Dünya Sağlık Örgütü’nün günlük kişi başı tuz tüketimini 5 gramın üstünde önermediğini ve bu miktarın tepeleme bir çay kaşığına denk geldiğini ifade eden Karaca, bu miktarın içerisinde besinlerin kendi içerisindeki tuz miktarının da dahil olduğunu, bu sebeple tükettiğimiz tuz miktarının vücudumuzun ihtiyacından çok fazla olduğunu dile getirdi.

Karaca, beslememizdeki fazla tuzun, yüksek tansiyon, inme, kalp ve damar hastalıkları ve böbrek hastalıklarına yol açtığını, inme ve kalp hastalıklarının dünya çapında sakatlanma ve ölüme sebep olan en önemli iki neden olduğunu söyledi.

Beslenme konusunda tavsiyelerde bulunan Karaca: “Tuz tüketimi azaltılmalıdır, besinlerin içerisinde olan sodyum miktarının yeterli olduğundan yemek hazırlama ve tüketim esnasında mümkünse tuz ilave edilmemelidir.
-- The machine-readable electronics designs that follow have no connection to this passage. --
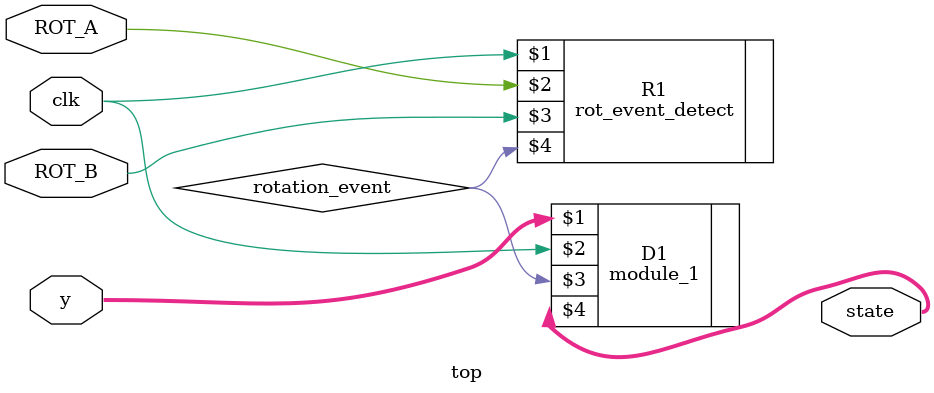
<source format=v>
`timescale 1ns / 1ps
module top(clk,ROT_A,ROT_B,y,state);
	input clk,ROT_A,ROT_B;
	input [1:0]y;
	output [3:0]state;
	wire [3:0]state;
	
	rot_event_detect R1(clk,ROT_A,ROT_B,rotation_event);
	module_1 D1(y,clk,rotation_event,state);

endmodule

</source>
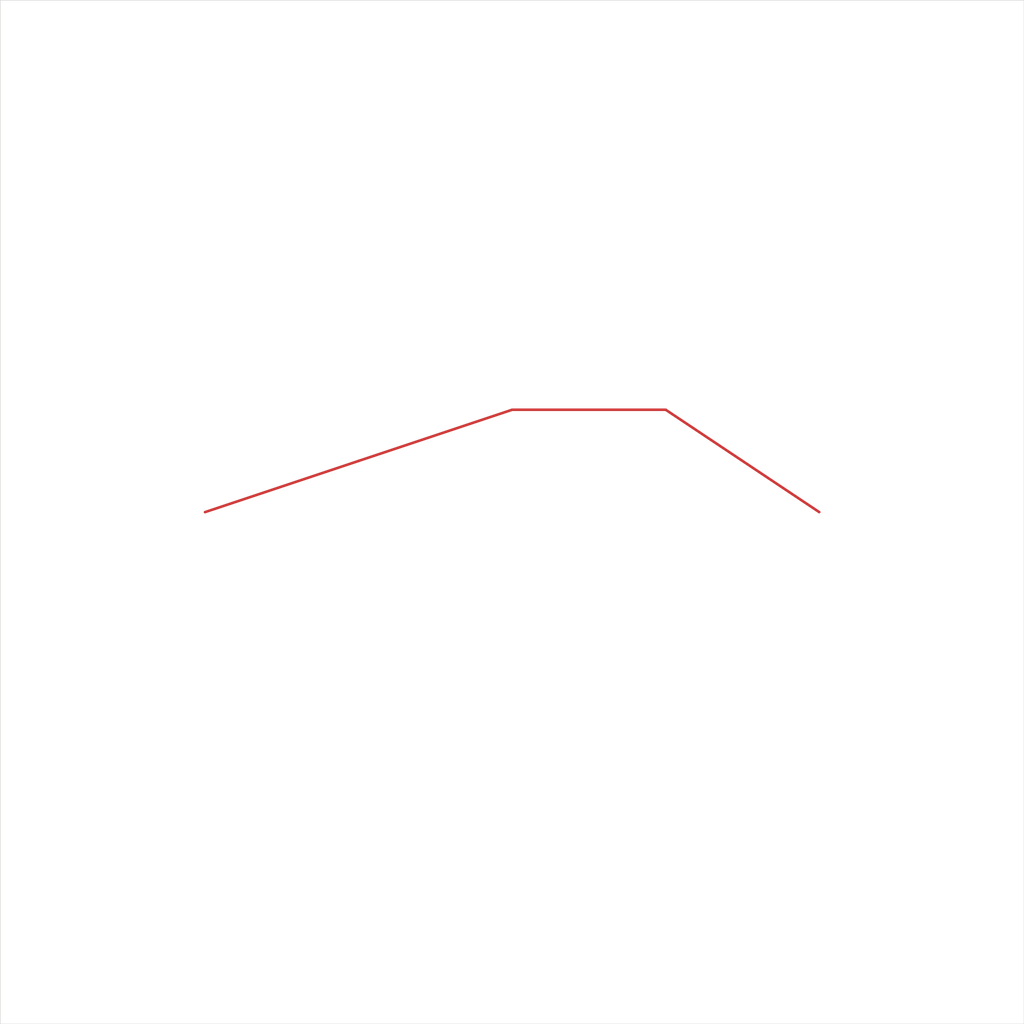
<source format=kicad_pcb>
(kicad_pcb (version 20241229) (generator "pcbnew") (generator_version "9.0")
	(general
		(thickness 1.6)
	)
	(paper "A4")
	(layers
		(0 "F.Cu" signal)
		(2 "B.Cu" signal)
		(25 "Edge.Cuts" user)
	)
	(setup
		(pad_to_mask_clearance 0)
	)
	(net 0 "")
	(net 1 "Signal")
	(gr_rect
		(start 50 50)
		(end 150 150)
		(stroke (width 0.05) (type solid))
		(fill none)
		(layer "Edge.Cuts")
		(uuid "a2038340-83af-4064-824c-f4571468d80e")
	)
	(segment
		(start 70 100)
		(end 85 95)
		(width 0.25)
		(layer "F.Cu")
		(net 1)
		(uuid "h9038340-83af-4064-824c-f4571468d80l")
	)
	(segment
		(start 85 95)
		(end 100 90)
		(width 0.25)
		(layer "F.Cu")
		(net 1)
		(uuid "i0038340-83af-4064-824c-f4571468d80m")
	)
	(segment
		(start 100 90)
		(end 115 90)
		(width 0.25)
		(layer "F.Cu")
		(net 1)
		(uuid "j1038340-83af-4064-824c-f4571468d80n")
	)
	(segment
		(start 115 90)
		(end 130 100)
		(width 0.25)
		(layer "F.Cu")
		(net 1)
		(uuid "k2038340-83af-4064-824c-f4571468d80o")
	)
	(embedded_fonts no)
)

</source>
Hazır soslar, atıştırmalık ürünler, turşu ve salamura, konserve et ve balık ürünleri, aromalı/aromasız doğal/doğal olmayan mineralli içecekler yüksek miktarda tuz içermeleri sebebiyle az tüketilmelidir.” dedi ve şöyle devam etti.

“Her gün yediğimiz tuzun dörtte üçü zaten paketlenmiş ve hazırlanmış gıdalardadır. Bu tüketici tarafından ortadan kaldırılamaz, bu nedenle insanlara daha az tuz yemelerini söylemek, besin içerikleri tuz ile kaplıyken çok da etkin bir önleme yöntemi olmamaktadır. Bu nedenle özellikle gıda endüstrisinin tuz azaltma politikaları önem taşımaktadır. Bakanlığımızca yapılan protokoller gereği paketli gıda endüstrisi ve lokantacılar kademeli olarak tuz azaltmayı hedef olarak belirlemişlerdir.”

Karaca “Hepimiz, daha uzun ve daha sağlıklı yaşayabilmemiz için tüm yiyecek endüstrisinden yüksek tuz kullanım alışkanlıklarını bırakmalarını istemeyi, takip etmeyi tüm toplum ve politika düzenleyiciler olarak görev haline getirmeliyiz.” diyerek Tuza Dikkat Haftası’nda toplumda yüksek tuz tüketimine dikkat çekti.